Showing that a Sylow subgroup of a group of order $p^{2}q$ is normal.

Question

Suppose that I have a group $G$ of order $p^{2}q$ for two distinct primes $p$ and $q$.

I need to first show that one of its Sylow subgroups is normal.

I start by letting $H$ be a Sylow $p$-subgroup and $K$ be a Sylow $q$-subgroup.

If $K$ is not normal, then letting $r$ denote the number of Sylow $q$-subgroups, I have that $r|p^{2}$ and $r\equiv 1$(mod $q$). I also have by the second Sylow theorem that $r\neq 1$.

So $r = p$ or $p^{2}$.

If $r = p^{2}$, I can write out the Sylow $q$-subgroups, and count their combined elements to show that $H$ is uniquely determined and then again imply Sylow number $2$ to obtain that $H$ is normal.

But if $r = p$, then I cannot see how to proceed. Can anyone give any advice?

Thank you.

( I am happy to provide more detail for the $r = p^{2}$ case if it is desired or appropriate. )

Answer 1

Let $N_q$ be the number of Sylow $q$-subgroups. Then $N_q = 1$ or $p$ or $p^2$.

Suppose $N_q = p$. Since $p \equiv 1$ (mod $q$), $p > q$. Similarly if the number of Sylow $p$-subgroup is $q$, $q > p$. This is a contradiction. Hence there is only one Sylow $p$-subgroup.

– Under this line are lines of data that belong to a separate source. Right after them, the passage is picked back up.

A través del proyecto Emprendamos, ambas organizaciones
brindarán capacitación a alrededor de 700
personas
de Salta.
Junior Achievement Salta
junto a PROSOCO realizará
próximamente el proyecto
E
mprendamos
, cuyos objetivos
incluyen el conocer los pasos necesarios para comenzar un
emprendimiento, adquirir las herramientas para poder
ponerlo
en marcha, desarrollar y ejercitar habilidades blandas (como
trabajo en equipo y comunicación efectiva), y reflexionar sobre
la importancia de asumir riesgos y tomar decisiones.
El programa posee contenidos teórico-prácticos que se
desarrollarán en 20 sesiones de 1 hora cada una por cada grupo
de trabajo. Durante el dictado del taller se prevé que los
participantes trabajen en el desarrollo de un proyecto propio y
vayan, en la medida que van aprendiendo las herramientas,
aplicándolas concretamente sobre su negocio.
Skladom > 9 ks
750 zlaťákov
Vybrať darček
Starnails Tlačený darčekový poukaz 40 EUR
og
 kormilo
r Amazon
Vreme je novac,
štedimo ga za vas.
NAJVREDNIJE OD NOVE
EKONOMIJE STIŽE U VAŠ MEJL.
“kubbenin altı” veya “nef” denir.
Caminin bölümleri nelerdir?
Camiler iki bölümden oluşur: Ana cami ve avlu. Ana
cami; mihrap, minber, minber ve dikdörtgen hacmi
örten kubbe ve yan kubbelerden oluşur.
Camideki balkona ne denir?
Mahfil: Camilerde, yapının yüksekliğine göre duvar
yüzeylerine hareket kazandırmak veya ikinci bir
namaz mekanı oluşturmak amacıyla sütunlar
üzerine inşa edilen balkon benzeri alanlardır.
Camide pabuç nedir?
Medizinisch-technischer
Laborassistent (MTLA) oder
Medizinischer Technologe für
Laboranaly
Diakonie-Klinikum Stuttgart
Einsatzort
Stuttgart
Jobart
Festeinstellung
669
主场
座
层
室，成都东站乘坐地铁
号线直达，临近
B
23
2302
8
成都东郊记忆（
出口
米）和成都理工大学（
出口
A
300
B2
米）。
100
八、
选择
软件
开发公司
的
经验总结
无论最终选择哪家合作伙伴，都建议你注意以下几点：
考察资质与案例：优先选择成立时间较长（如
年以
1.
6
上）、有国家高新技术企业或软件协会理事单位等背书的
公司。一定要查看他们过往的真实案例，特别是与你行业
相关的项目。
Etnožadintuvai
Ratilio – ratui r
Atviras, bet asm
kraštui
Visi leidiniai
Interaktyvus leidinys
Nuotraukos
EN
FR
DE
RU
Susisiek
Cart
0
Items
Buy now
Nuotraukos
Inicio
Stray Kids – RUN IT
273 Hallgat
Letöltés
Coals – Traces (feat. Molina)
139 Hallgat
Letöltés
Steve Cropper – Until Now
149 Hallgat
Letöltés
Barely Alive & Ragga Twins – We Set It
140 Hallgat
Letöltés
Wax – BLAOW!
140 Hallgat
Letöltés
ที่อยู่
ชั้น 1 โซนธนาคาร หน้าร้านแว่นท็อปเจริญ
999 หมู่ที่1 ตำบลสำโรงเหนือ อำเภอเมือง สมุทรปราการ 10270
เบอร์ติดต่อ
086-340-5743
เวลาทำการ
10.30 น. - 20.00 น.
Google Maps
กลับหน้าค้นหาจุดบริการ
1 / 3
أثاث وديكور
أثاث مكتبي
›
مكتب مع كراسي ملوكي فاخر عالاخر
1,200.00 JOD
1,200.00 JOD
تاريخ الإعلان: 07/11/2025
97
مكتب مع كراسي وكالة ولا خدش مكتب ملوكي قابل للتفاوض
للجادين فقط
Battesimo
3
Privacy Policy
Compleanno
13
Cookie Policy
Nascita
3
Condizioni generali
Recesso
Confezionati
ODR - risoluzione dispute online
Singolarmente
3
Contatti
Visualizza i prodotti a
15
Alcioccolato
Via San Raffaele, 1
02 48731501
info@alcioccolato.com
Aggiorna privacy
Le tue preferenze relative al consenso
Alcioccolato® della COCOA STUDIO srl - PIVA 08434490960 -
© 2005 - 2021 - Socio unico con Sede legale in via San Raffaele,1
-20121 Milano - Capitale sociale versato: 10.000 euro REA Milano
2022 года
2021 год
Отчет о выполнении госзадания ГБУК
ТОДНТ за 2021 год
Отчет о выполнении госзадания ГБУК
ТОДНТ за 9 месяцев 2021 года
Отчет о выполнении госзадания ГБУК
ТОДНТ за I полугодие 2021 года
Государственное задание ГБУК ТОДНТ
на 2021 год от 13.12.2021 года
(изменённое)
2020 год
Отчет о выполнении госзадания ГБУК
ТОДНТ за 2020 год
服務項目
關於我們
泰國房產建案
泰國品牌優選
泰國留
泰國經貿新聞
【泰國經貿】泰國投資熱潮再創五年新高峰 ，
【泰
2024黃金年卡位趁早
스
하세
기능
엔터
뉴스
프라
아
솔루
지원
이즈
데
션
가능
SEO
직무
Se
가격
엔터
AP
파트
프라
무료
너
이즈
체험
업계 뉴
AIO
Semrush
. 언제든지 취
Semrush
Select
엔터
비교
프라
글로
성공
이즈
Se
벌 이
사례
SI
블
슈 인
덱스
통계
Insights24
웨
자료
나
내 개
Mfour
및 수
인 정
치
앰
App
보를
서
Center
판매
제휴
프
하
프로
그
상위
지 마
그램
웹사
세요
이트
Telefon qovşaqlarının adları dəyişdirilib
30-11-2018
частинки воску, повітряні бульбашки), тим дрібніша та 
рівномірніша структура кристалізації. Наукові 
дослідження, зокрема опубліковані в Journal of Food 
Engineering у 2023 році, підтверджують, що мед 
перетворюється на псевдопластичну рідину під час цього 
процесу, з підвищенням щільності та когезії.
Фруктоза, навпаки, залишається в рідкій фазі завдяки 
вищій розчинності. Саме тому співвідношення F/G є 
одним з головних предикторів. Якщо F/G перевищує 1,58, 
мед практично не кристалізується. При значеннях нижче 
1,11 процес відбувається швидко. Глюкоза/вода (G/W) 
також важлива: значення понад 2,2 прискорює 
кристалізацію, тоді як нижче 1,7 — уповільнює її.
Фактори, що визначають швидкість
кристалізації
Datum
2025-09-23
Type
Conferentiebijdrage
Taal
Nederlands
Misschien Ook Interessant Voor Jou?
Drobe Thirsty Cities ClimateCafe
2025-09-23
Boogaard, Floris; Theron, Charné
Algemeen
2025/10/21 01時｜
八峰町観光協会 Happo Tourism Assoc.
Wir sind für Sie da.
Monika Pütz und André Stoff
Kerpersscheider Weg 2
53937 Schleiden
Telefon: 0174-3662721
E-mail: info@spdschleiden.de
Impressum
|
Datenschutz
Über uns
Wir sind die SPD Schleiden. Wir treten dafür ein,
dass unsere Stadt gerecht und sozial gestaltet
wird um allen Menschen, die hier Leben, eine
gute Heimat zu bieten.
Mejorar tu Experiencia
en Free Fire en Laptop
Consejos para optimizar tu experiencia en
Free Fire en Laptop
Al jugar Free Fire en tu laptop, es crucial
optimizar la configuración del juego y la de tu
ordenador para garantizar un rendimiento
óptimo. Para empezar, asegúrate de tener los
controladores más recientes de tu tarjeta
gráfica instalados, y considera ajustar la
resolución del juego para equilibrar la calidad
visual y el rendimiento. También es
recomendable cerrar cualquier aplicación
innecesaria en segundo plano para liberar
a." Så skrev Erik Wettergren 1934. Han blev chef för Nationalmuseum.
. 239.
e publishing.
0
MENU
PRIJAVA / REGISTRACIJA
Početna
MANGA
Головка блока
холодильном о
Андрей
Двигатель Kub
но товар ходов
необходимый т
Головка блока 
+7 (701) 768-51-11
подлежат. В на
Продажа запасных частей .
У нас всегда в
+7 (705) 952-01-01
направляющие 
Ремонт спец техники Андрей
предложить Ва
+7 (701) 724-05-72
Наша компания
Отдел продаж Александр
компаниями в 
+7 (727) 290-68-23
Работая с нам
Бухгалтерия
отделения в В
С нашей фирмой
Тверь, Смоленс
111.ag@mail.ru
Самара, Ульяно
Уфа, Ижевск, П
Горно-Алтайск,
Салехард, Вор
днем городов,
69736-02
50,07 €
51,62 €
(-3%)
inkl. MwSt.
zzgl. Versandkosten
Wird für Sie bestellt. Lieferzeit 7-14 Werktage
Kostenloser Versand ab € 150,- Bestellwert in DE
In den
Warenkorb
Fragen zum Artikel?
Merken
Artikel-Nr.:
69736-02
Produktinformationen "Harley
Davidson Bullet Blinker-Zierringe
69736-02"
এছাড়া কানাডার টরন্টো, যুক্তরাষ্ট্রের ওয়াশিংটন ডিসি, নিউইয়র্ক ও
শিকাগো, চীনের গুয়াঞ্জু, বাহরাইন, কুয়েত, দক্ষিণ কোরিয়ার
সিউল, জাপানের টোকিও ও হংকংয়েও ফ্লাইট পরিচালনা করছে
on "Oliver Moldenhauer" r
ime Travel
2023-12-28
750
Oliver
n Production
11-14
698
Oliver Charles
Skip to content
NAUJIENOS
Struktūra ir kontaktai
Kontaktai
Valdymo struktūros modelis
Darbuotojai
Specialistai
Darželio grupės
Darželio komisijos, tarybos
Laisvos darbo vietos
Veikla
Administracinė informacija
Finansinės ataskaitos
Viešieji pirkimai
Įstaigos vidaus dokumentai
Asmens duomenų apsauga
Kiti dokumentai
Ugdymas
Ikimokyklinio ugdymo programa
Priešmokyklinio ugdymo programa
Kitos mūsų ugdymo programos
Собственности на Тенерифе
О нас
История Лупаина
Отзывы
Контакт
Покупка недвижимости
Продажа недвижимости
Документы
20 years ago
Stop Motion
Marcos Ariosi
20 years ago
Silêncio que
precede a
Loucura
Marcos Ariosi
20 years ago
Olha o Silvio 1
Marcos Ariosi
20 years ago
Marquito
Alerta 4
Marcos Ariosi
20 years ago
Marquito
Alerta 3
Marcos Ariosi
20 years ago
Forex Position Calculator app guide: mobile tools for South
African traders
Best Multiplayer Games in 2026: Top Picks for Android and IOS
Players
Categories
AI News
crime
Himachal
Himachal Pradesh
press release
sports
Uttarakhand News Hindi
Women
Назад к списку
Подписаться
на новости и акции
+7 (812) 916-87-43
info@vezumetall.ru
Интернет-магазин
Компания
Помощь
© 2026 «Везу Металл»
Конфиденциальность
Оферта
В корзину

Suppose $N_q = p^2$. Then the number of elements of order $q$ is $p^2(q - 1)$. Hence the number of elements of order not equal to $q$ is $p^2q - p^2(q - 1) = p^2$. Hence there is only one Sylow $p$-subgroup.

Answer 2

As you noted $n_q=1,p,p^2$. I assume $p<q$. If $n_q=p$ then $n_q=1+kq=p\Longrightarrow p>q$ which is a contradiction. If $n_q=p^2$, let $Q_1, Q_2$ be two distinct $q-$ sylow subgroup. They are both cyclic of order $q$. $Q_1\cap Q_2\le Q_1$ then $|Q_1\cap Q_2|\bigg|q$ so $|Q_1\cap Q_2|=1$ or $=q$. if $|Q_1\cap Q_2|=q$ then $Q_1\cap Q_2=Q_1$ which is wrong so $|Q_1\cap Q_2|=1$. Hence, every two $q-$ sylow subgroup has $1$ in common. Now enumerate all non-trivial element of the group which lie in these $p^2$ subgroups. It is as @Makoto pointed. It is exactly the order of a $p$ sylow subgroup of $G$. Since there is not any member in shared among $p-$ sylow subgroups and $q-$ sylow subgroups so the $p-$ sylow is normal in the group.